On the freeze to fuel duty, SMF Research Director, Scott Corfe, said:

“Whether to increase, freeze or cut fuel duty is in many ways yesterday’s battle. With the shift to electric vehicles over the coming years, the government is set to lose billions of pounds in duty revenues, even if taxes on petrol and diesel were to increase.

“Fuel duty is a tax with a limited future. The focus now should be on introducing a new form of taxation on motoring – in particular a system of road pricing – not least to curb congestion and the environmental costs of driving.”

“It is disappointing to see the government continuing to dither on road pricing, especially given that SMF research suggests the public support it as a replacement for fuel duty”


On the UK Shared Prosperity Fund, SMF Research Associate, Linus Pardoe, said:

“The new UK Shared Prosperity Fund has been long-awaited and touted as a set piece component of the government’s levelling up ambition. It is positive to see that these funds will be utilised for vital initiatives like Multiply which will support some of the country’s most disadvantaged families. 

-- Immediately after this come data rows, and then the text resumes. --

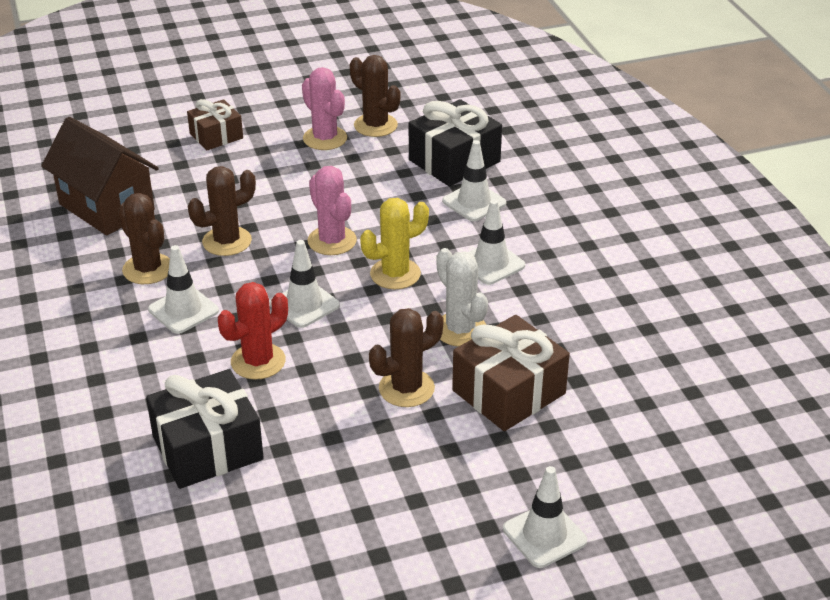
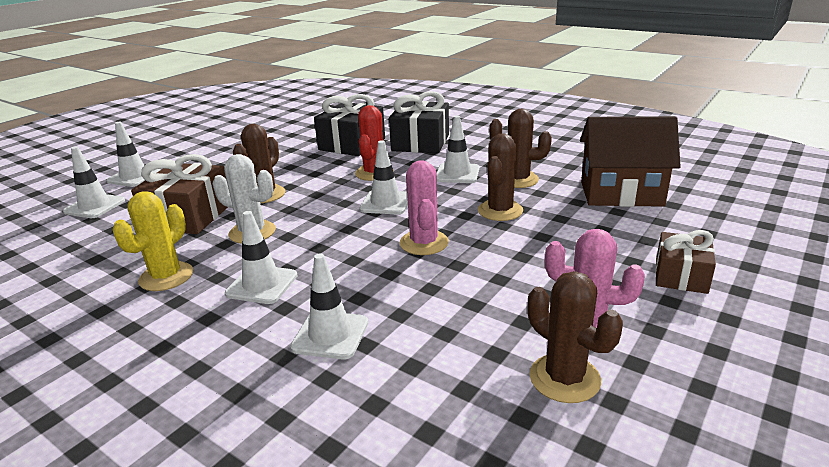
camera: 145 degrees right, 10 degrees down
pink cactus [308,166,357,255] -> pink cactus turned 60 degrees clockwise [400,160,449,255]
brown cactus [350,55,400,137] -> brown cactus turned 45 degrees clockwise [527,271,623,403]
yellow cactus [360,198,429,289] -> yellow cactus moved to [112,191,193,291]
black gift [409,99,502,186] -> black gift moved to [389,91,449,153]
none -> white traffic cone [63,146,125,218]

“But the Chancellor’s announcement today is well below the funding levels of the EU Structural Fund  which the UKSPF is designed to replace. In the first year it means just £6 per person under the new scheme, compared to more than three times that amount under the previous one. Not until the next election will the fund reach parity with the old EU system. It is therefore hard to understand how the government considers it a “centrepiece” of its ambition to spread opportunity throughout the country.” 



On court reforms and upgrades, SMF Senior Researcher, Richard Hyde, said: 

“The commitment to modernising the civil court and tribunals system is welcome. However, the programme has already faced substantial delays, with cost savings now expected to be lower than originally intended. Spending needs to be combined with better project management.

“The civil justice system and the civil law it implements are vital components of economic competitiveness .Court reform should not just be seen as purely a justice policy issue but an economic policy issue, too. Speeding up and lowering the cost of accessing justice  could bring considerable long-run economic benefits.”